Dataset extract:
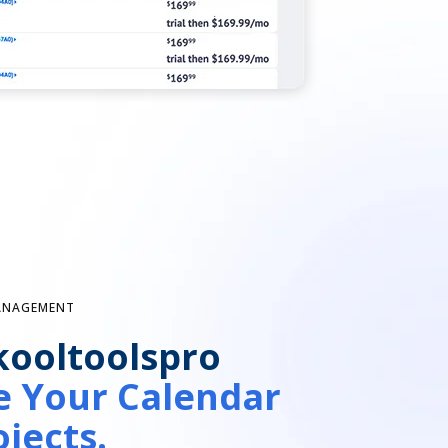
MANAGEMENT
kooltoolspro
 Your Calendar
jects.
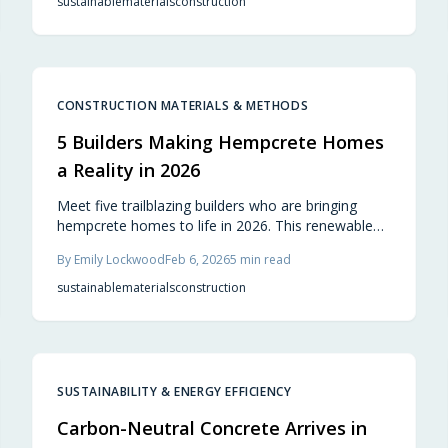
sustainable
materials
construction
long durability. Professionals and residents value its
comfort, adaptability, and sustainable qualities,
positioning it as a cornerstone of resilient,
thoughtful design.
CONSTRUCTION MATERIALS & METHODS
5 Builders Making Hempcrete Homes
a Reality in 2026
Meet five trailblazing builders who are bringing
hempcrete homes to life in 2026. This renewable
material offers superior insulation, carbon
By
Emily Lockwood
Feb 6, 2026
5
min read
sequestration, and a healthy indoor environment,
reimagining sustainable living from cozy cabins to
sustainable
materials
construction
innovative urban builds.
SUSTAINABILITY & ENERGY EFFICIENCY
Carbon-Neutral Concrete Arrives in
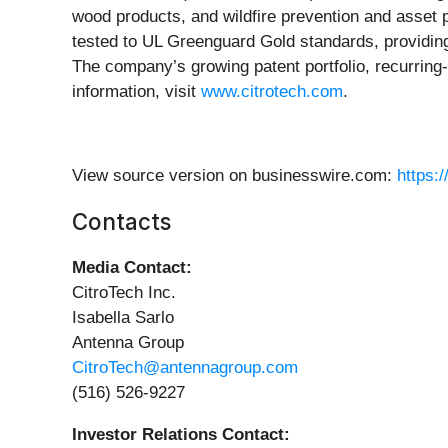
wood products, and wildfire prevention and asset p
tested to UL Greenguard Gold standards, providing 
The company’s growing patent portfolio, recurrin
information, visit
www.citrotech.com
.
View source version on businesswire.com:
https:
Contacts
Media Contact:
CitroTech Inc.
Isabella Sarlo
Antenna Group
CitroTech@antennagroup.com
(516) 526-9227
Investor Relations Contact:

...

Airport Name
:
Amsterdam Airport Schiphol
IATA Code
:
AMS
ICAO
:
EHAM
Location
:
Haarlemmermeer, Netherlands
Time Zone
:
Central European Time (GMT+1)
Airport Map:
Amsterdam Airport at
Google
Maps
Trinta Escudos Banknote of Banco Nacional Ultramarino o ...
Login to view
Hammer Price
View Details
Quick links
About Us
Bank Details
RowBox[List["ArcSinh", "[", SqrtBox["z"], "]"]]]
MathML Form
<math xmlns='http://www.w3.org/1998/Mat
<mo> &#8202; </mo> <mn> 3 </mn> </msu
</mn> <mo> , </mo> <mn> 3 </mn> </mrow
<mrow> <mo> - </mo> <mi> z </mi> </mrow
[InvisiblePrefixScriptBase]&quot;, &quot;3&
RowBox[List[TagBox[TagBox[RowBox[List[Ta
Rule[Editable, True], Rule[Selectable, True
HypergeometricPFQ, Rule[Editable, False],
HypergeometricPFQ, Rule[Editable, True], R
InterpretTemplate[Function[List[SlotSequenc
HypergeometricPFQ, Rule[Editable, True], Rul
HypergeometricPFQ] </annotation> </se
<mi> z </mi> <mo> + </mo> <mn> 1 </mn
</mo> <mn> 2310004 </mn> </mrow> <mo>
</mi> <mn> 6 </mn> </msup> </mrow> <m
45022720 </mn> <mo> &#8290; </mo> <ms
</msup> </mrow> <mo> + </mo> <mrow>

Your task: Copy out precisely the lines from the line with "MathML Form" to the line with "</msup> </mrow> <mo> + </mo> <mrow>" in the material above, including those two lines and omitting all the rest.

Exercise solution:
MathML Form
<math xmlns='http://www.w3.org/1998/Mat
<mo> &#8202; </mo> <mn> 3 </mn> </msu
</mn> <mo> , </mo> <mn> 3 </mn> </mrow
<mrow> <mo> - </mo> <mi> z </mi> </mrow
[InvisiblePrefixScriptBase]&quot;, &quot;3&
RowBox[List[TagBox[TagBox[RowBox[List[Ta
Rule[Editable, True], Rule[Selectable, True
HypergeometricPFQ, Rule[Editable, False],
HypergeometricPFQ, Rule[Editable, True], R
InterpretTemplate[Function[List[SlotSequenc
HypergeometricPFQ, Rule[Editable, True], Rul
HypergeometricPFQ] </annotation> </se
<mi> z </mi> <mo> + </mo> <mn> 1 </mn
</mo> <mn> 2310004 </mn> </mrow> <mo>
</mi> <mn> 6 </mn> </msup> </mrow> <m
45022720 </mn> <mo> &#8290; </mo> <ms
</msup> </mrow> <mo> + </mo> <mrow>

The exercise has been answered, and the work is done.